> [DIRECTIONS]: Begin at the line below that has "これまでのMBS動画イズムは" and stop after the line that has "Una persona puede". Please restate only those lines, word for word.

----

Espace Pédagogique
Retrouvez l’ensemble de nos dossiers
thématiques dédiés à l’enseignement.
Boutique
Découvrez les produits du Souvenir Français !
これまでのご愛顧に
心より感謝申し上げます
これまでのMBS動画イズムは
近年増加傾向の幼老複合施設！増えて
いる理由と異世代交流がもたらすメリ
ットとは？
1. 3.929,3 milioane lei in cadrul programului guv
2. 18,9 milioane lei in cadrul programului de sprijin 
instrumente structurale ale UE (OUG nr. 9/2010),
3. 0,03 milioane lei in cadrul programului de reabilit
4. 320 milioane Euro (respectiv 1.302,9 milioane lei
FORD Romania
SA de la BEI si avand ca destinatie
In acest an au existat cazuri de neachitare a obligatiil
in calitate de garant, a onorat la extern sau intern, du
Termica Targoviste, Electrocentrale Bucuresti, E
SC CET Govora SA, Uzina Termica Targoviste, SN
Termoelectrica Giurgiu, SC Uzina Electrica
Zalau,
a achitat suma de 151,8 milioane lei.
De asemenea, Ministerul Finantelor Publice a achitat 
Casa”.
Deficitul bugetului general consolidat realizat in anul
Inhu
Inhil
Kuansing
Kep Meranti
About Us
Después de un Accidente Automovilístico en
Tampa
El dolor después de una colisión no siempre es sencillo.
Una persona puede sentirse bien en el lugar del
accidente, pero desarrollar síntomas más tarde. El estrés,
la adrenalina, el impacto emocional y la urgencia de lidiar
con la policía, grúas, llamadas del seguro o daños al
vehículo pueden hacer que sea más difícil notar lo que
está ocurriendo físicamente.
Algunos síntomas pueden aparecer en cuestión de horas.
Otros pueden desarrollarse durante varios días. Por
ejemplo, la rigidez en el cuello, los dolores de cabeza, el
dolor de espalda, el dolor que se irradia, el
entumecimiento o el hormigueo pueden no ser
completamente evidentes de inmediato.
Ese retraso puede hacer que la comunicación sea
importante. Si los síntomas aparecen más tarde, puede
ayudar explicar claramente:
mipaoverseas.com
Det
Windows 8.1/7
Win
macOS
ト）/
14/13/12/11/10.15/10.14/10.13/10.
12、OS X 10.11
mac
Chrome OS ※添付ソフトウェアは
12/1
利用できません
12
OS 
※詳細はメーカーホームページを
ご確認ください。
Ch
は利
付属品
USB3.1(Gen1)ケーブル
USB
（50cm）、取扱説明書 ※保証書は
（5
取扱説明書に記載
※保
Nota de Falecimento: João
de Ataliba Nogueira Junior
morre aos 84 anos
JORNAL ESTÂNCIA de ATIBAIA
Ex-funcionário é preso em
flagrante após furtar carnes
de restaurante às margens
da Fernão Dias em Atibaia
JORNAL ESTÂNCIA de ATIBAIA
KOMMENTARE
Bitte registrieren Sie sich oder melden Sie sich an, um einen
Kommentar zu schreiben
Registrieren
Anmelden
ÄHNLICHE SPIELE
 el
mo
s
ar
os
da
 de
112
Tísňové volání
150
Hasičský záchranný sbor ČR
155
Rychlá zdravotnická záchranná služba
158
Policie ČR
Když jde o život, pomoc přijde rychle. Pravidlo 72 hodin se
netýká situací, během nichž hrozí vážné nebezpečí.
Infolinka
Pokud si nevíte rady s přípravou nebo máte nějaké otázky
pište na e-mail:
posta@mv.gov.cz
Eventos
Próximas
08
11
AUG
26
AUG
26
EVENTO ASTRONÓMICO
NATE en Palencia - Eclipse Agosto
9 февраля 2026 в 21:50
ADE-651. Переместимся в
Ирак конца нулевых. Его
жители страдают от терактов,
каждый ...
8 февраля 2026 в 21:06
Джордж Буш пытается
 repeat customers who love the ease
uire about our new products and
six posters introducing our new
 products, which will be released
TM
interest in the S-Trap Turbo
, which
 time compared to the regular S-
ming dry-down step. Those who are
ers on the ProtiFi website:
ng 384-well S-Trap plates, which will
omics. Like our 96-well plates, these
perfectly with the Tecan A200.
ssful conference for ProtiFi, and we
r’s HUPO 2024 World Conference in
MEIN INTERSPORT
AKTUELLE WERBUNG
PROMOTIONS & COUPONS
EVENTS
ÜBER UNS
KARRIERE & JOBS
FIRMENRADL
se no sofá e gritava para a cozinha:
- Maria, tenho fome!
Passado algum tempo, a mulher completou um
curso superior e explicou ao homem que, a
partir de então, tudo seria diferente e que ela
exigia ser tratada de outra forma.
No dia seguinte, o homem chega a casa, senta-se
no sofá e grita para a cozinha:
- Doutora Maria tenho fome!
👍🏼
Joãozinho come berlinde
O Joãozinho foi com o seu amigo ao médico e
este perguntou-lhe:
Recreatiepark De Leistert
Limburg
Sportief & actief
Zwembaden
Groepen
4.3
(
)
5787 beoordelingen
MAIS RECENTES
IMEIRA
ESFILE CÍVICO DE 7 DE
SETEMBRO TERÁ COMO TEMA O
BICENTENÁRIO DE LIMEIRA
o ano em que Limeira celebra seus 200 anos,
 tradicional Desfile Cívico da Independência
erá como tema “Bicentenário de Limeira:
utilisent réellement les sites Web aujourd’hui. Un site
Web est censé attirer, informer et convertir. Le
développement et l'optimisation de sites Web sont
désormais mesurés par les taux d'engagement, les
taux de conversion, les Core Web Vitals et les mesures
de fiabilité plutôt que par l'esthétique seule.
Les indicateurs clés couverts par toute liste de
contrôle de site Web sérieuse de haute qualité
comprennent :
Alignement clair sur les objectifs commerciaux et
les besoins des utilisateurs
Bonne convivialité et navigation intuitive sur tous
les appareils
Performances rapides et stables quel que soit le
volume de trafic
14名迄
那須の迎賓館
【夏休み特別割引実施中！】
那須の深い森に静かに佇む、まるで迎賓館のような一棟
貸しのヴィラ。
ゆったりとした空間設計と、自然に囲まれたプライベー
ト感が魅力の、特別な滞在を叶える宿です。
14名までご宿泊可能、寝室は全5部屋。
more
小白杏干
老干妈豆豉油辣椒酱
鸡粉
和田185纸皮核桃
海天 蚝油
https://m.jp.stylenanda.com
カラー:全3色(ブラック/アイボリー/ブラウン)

----

> [TASK OUTPUT]:
これまでのMBS動画イズムは
近年増加傾向の幼老複合施設！増えて
いる理由と異世代交流がもたらすメリ
ットとは？
1. 3.929,3 milioane lei in cadrul programului guv
2. 18,9 milioane lei in cadrul programului de sprijin 
instrumente structurale ale UE (OUG nr. 9/2010),
3. 0,03 milioane lei in cadrul programului de reabilit
4. 320 milioane Euro (respectiv 1.302,9 milioane lei
FORD Romania
SA de la BEI si avand ca destinatie
In acest an au existat cazuri de neachitare a obligatiil
in calitate de garant, a onorat la extern sau intern, du
Termica Targoviste, Electrocentrale Bucuresti, E
SC CET Govora SA, Uzina Termica Targoviste, SN
Termoelectrica Giurgiu, SC Uzina Electrica
Zalau,
a achitat suma de 151,8 milioane lei.
De asemenea, Ministerul Finantelor Publice a achitat 
Casa”.
Deficitul bugetului general consolidat realizat in anul
Inhu
Inhil
Kuansing
Kep Meranti
About Us
Después de un Accidente Automovilístico en
Tampa
El dolor después de una colisión no siempre es sencillo.
Una persona puede sentirse bien en el lugar del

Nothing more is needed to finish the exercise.